RFCN implement based on Keras&Tensorflow
This is an implementation of Region-based Fully Convolutional Networks on Python 3, Keras, and TensorFlow. The model generates bounding boxes for each instance of an object in the image. It's based on Feature Pyramid Network (FPN) and a ResNet50 or ResNet101 backbone.
The repository includes:
- Source code of RFCN built on FPN and ResNet50/101.
- Training code for DeepFashion Dataset with 46 clothes classes.
- Pre-trained weights for DeepFashion Dataset - See release
- Example of training on your own dataset - see Fashion_Train.py and Fashion_Test.py
Thanks to the Mask-RCNN implement by matterport, we have the great framework so that we don't have the needs to generate bounding box and implement the Non-Maximum-Suppression algorithm.

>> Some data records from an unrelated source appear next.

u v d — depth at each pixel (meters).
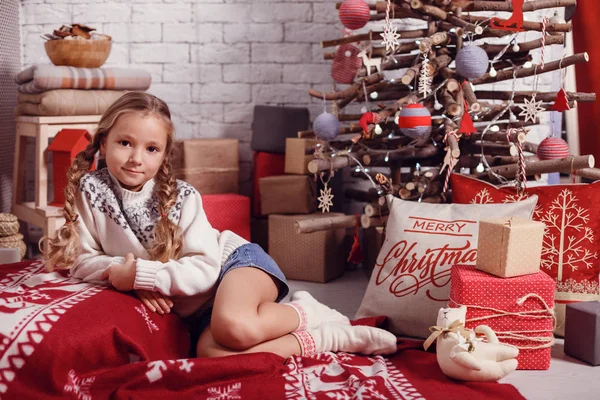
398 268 2.06
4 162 3.13
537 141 3.08
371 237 2.78
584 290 2.06
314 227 2.55
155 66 3.26
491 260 1.79
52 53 2.84
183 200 1.83
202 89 3.27
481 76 2.55
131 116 1.71
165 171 1.83
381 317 2.04
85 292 1.69
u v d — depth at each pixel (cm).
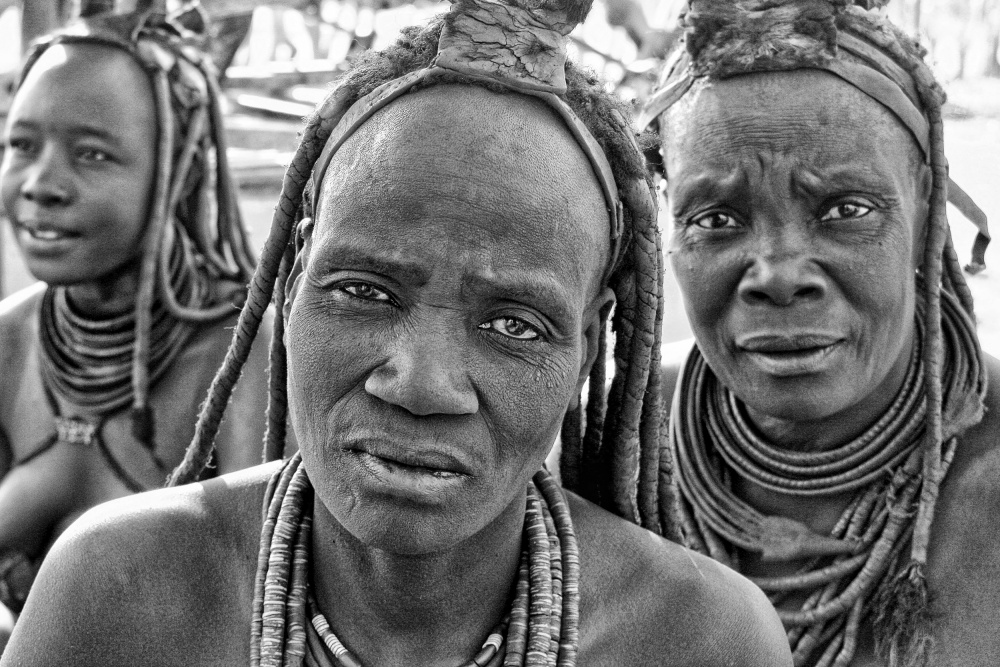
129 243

If you are already fimilar with matterport's framework, this repository is easy to understand and use. What I have done is remove the mask head in the framework, which makes it be a Faster-RCNN, and implement a position sensitive ROI pooling layer and a VOTE layer. For more details, please read the paper.
Train on your own dataset
As you can see in Fashion_Train.py, for a specific dataset, all you need is listed below:
- A XXConfig class inherit from the Config base class in the framework.
- A XXDataset class inherit from the Utils.Dataset.
- Implement load_image(image_id) which returns a numpy array I with I.shape == (Img_h, Img_w, 3) for the specific image id. You don't have the needs to resize image, or take data augment. The framework will do all of them automatically. Just keep the data what it is.
- Implement load_bbox(image_id) which returns a tuple with 2 numpy array for the specific image id, the first one is boundbox coordinates (y1,x1,y2,x2), and class ID for the boundbox in order.
- Define your training schedule.
Predict on your own dataset
See Fashion_Test.py as a demo. More details in writing.
This RFCN framework consists of FIVE parts:
- Config.py - the base class of config for a specific dataset.
- Data_generator.py - generate data for a object detection model, like background box, and true box. The images are resized in this script.
- Losses.py - define the l1_smooth loss for box regression and cross-entropy loss for box classification.
- Utils.py - all the auxiliary functions, like compute_iou, non-maximum-suppression, etc.
- BaseModel.py - the base class of our keras model, contains the auxiliary functions for the model, like load weights, save checkpoints, decode the training schedule.
- Model.py - the CORE script of our framework, contains the RPN, ScoreMap, position sensitive ROI pooling layer, etc.
- ResNet.py - The resnet backbone, you can choose resnet50 or resnet101.
- ResNet_dilated.py - Take the stages 4+ have a dilate ratio = 2, named DetNet, which is the latest research results in this paper.
To make sure the framework work normally, we have trained the model 240 epochs with DeepFashion dataset. And the detection result might useful:
Complete the load_weights function of model.(Done)
- Add the callback for eval mAP after each batch end
- Train on MSCOCO